Voxygen Testimonial: How Can Speech Synthesis Improve User Experience?

Dydu works with technological partners, such as Voxygen to improve our callbots’ speech synthesis. Would you like to know how the creation of speech synthesis works? Understand the challenges of voice marketing? Read on to discover Christian Sassady’s experience, the sales manager at Voxygen.

Can you quickly describe your company?

Voxygen is a speech synthesis solution editor that uses artificial intelligence. We sell software solutions and create personalised voices for our clients. Voxygen was founded in 2011 as a spin-off from Orange Group. Our headquarters are in Brittany.

What use cases do your clients call on your services for? Which are the most represented sectors among your clients ?

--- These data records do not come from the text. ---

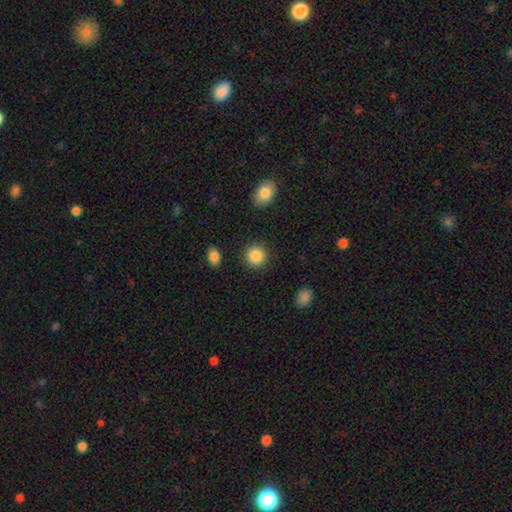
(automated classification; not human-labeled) Morphology: type=smooth (88%); roundness=round (91%); merging=none (90%).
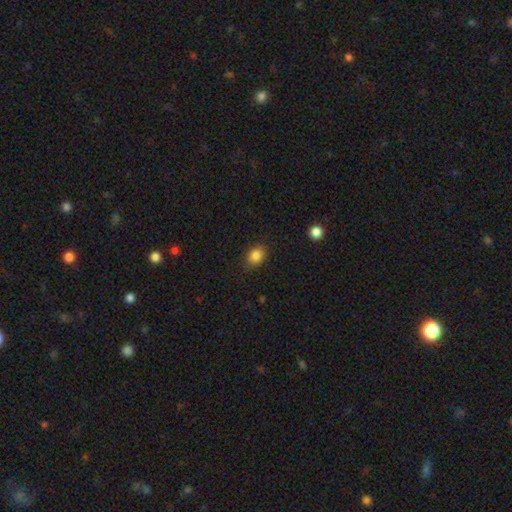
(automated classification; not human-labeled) smooth 85%, star or artifact 10%, featured or disk 5%. Down the decision tree: how rounded — in between (57%); merging — none (85%).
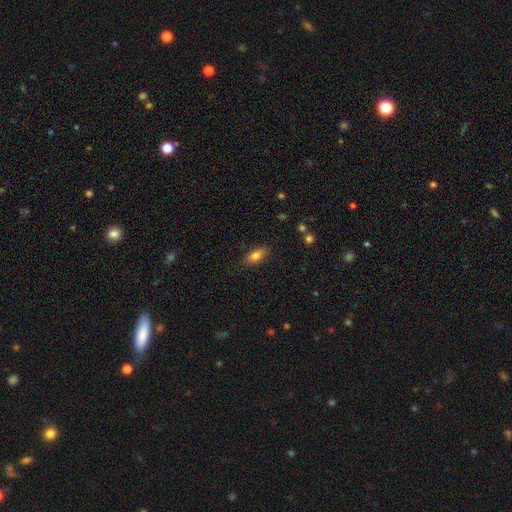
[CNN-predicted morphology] type=smooth (79%); roundness=in between (84%); merging=none (84%).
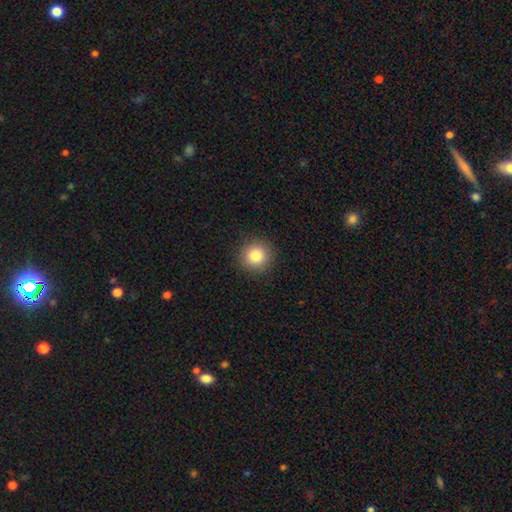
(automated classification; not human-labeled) smooth-or-featured: smooth: 84% | star or artifact: 10% | featured or disk: 6%
  how-rounded: round: 94% | in between: 5% | cigar-shaped: 1%
  merging: none: 91% | minor disturbance: 6% | major disturbance: 2% | merger: 1%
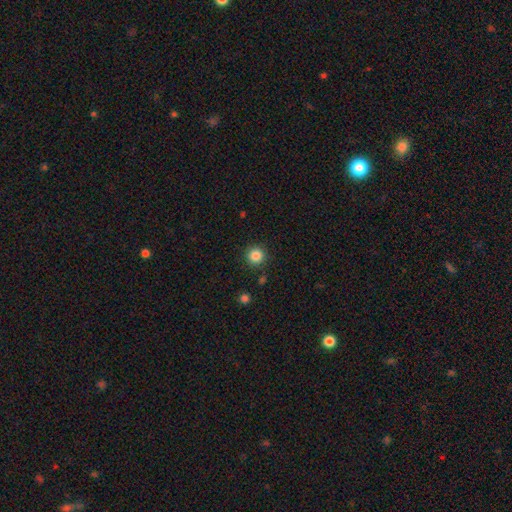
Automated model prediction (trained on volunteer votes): A smooth galaxy with no disk features (85%) that is round (95%). Merging: none (90%).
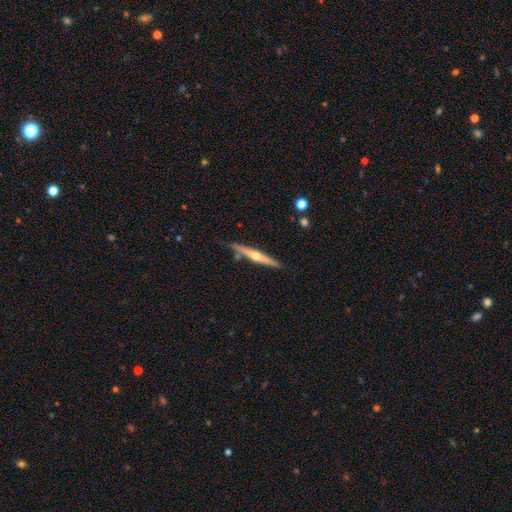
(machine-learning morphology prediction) Q: Smooth or featured?
A: featured or disk (70%); runner-up: smooth (24%)
Q: Edge-on disk?
A: yes (97%); runner-up: no (3%)
Q: Edge-on bulge?
A: rounded (86%); runner-up: none (11%)
Q: Merging?
A: none (83%); runner-up: minor disturbance (12%)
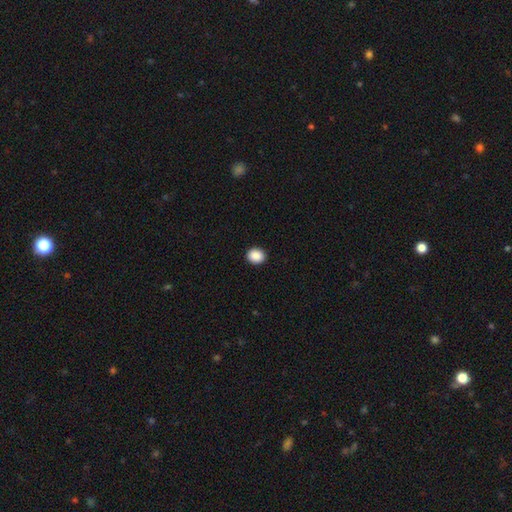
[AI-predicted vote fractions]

Most of our projects are in customer relations and focus on call centre and IVR (Interactive Voice Servers) issues. We work with a wide range of use cases, such as one-off messages, emergency messages or dynamic self-care scenarios (IVR, callbots). We also work a lot with transport companies for customer announcements. We are best known for the digitalisation of Simone Hérault’s voice, who has been the voice of the French rail service, SNCF, voice for more than 35 years, and who has formed a genuine relationship with users through her voice. A digitalised voice enables a seamless omnichannel user experience.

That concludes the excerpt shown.